## What is required:
Only text belongs in your copy of the listing below; reproduce it exactly and leave out the pictures.

## Dataset content:
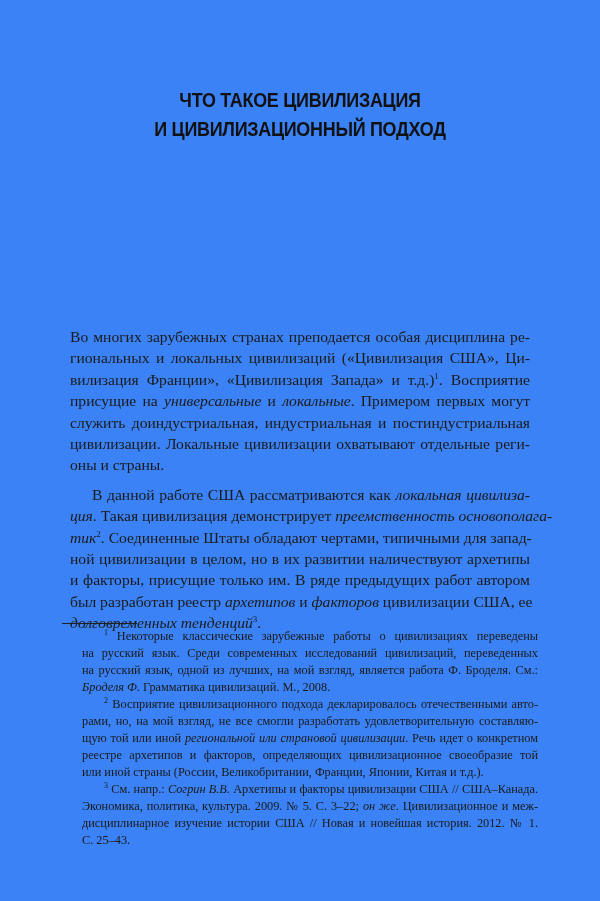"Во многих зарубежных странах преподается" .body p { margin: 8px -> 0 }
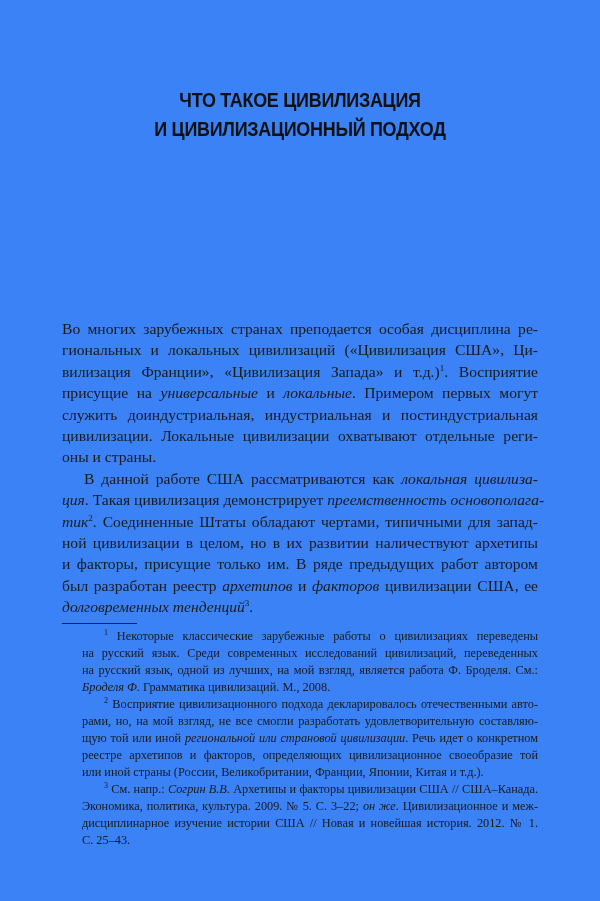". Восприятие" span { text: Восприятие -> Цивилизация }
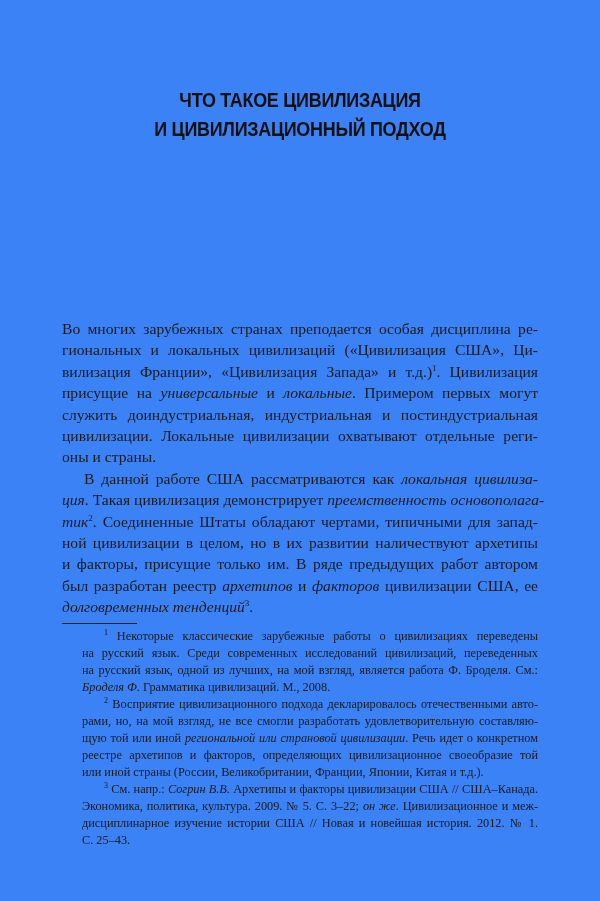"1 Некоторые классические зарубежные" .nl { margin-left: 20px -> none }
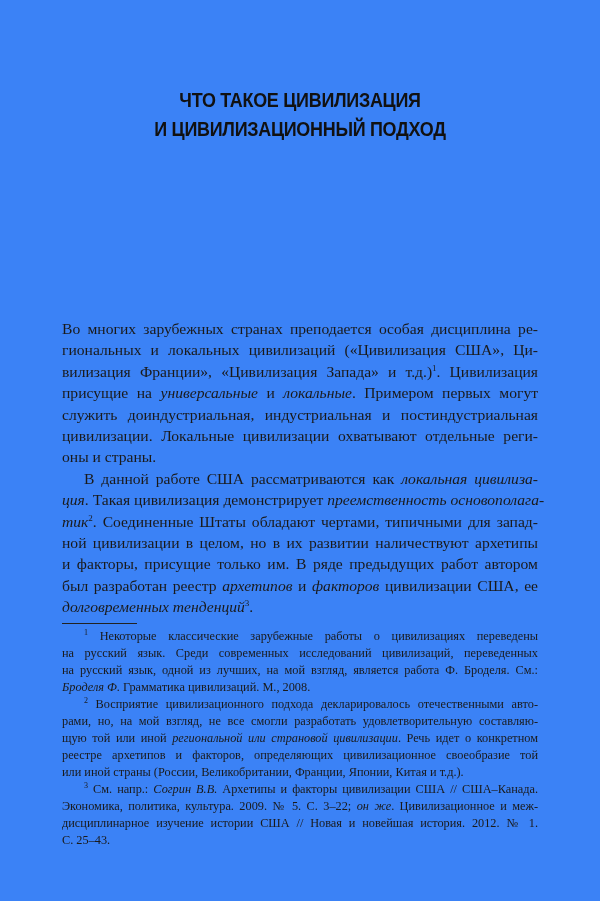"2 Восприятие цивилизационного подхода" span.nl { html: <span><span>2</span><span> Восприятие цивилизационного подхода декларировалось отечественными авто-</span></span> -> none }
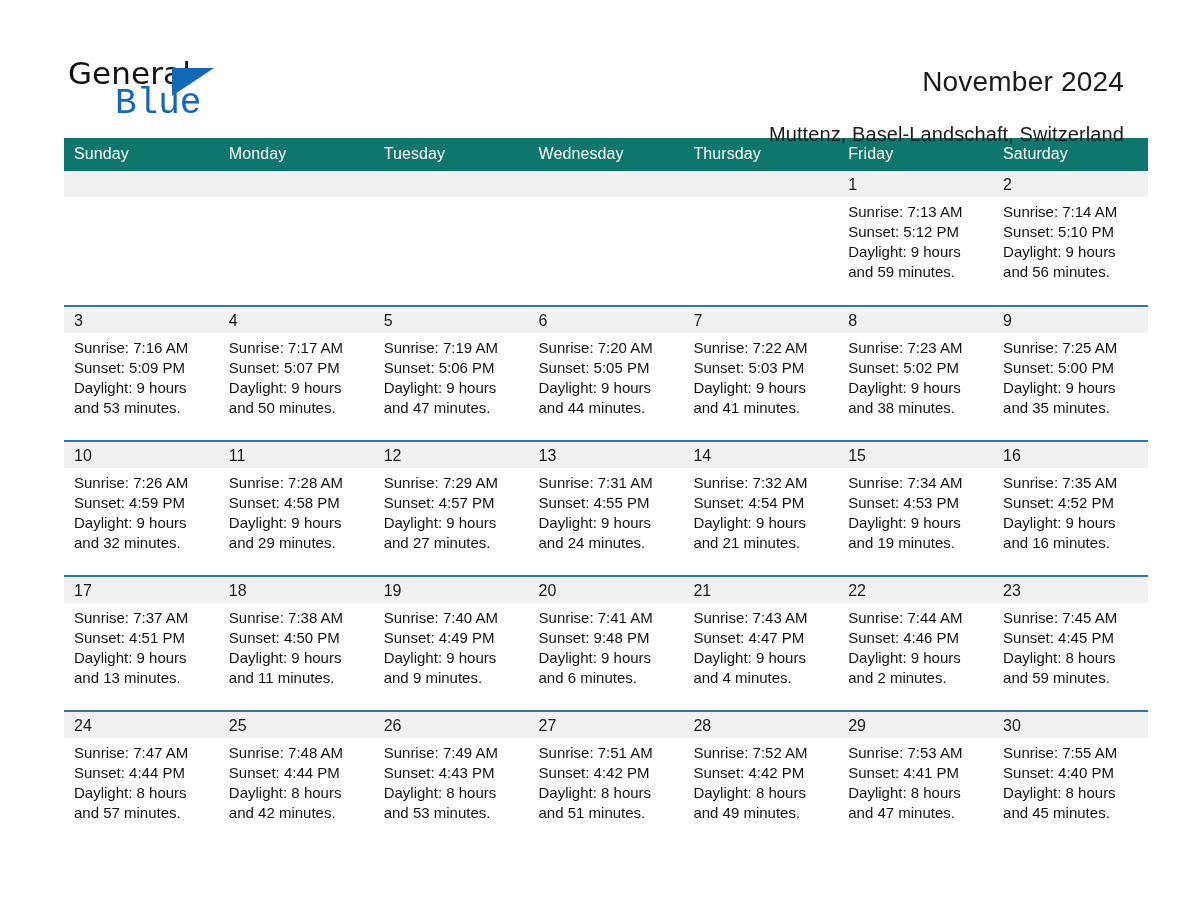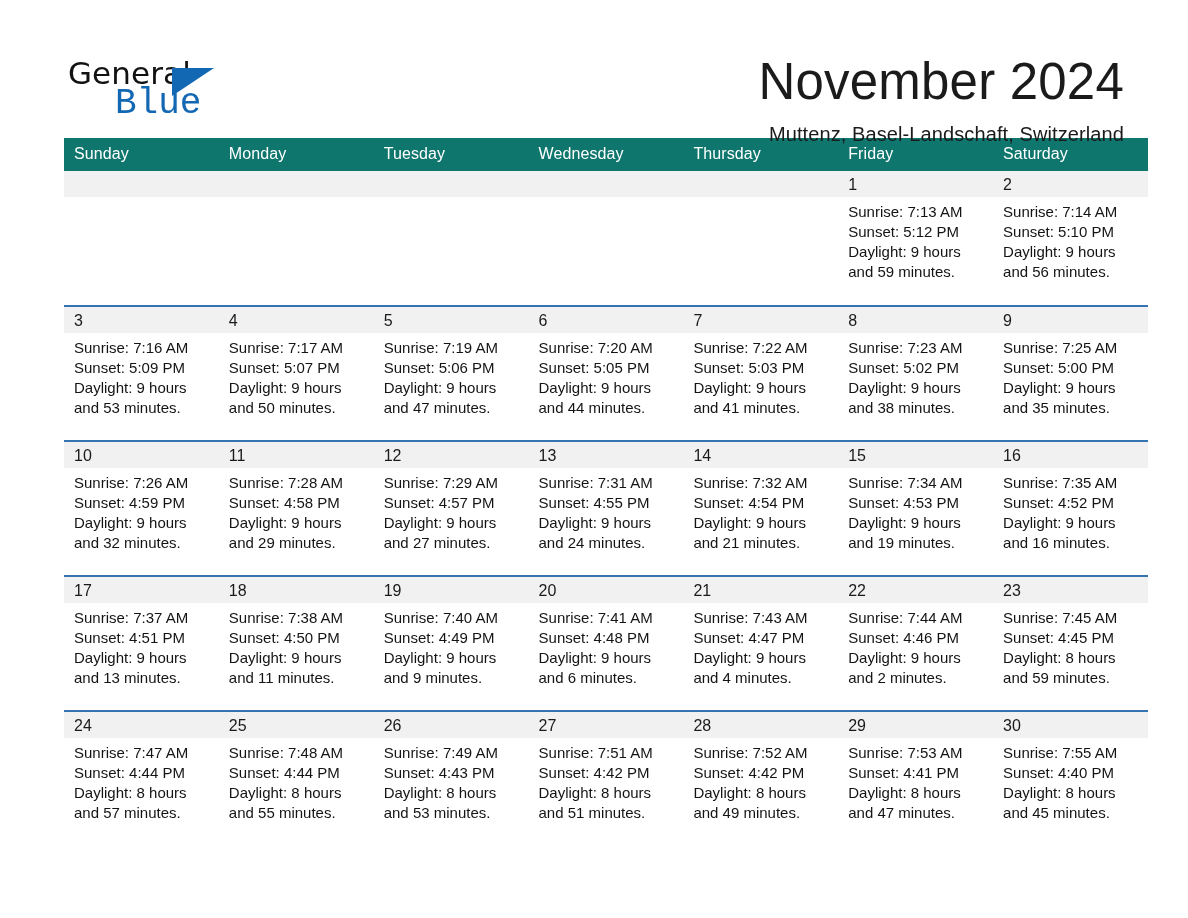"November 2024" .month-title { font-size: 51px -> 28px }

## Exercise answer:
"Во многих зарубежных странах преподается" .body p { margin: 8px -> 0 }
". Восприятие" span { text: Восприятие -> Цивилизация }
"1 Некоторые классические зарубежные" .nl { margin-left: 20px -> none }
"2 Восприятие цивилизационного подхода" span.nl { html: <span><span>2</span><span> Восприятие цивилизационного подхода декларировалось отечественными авто-</span></span> -> none }
"November 2024" .month-title { font-size: 51px -> 28px }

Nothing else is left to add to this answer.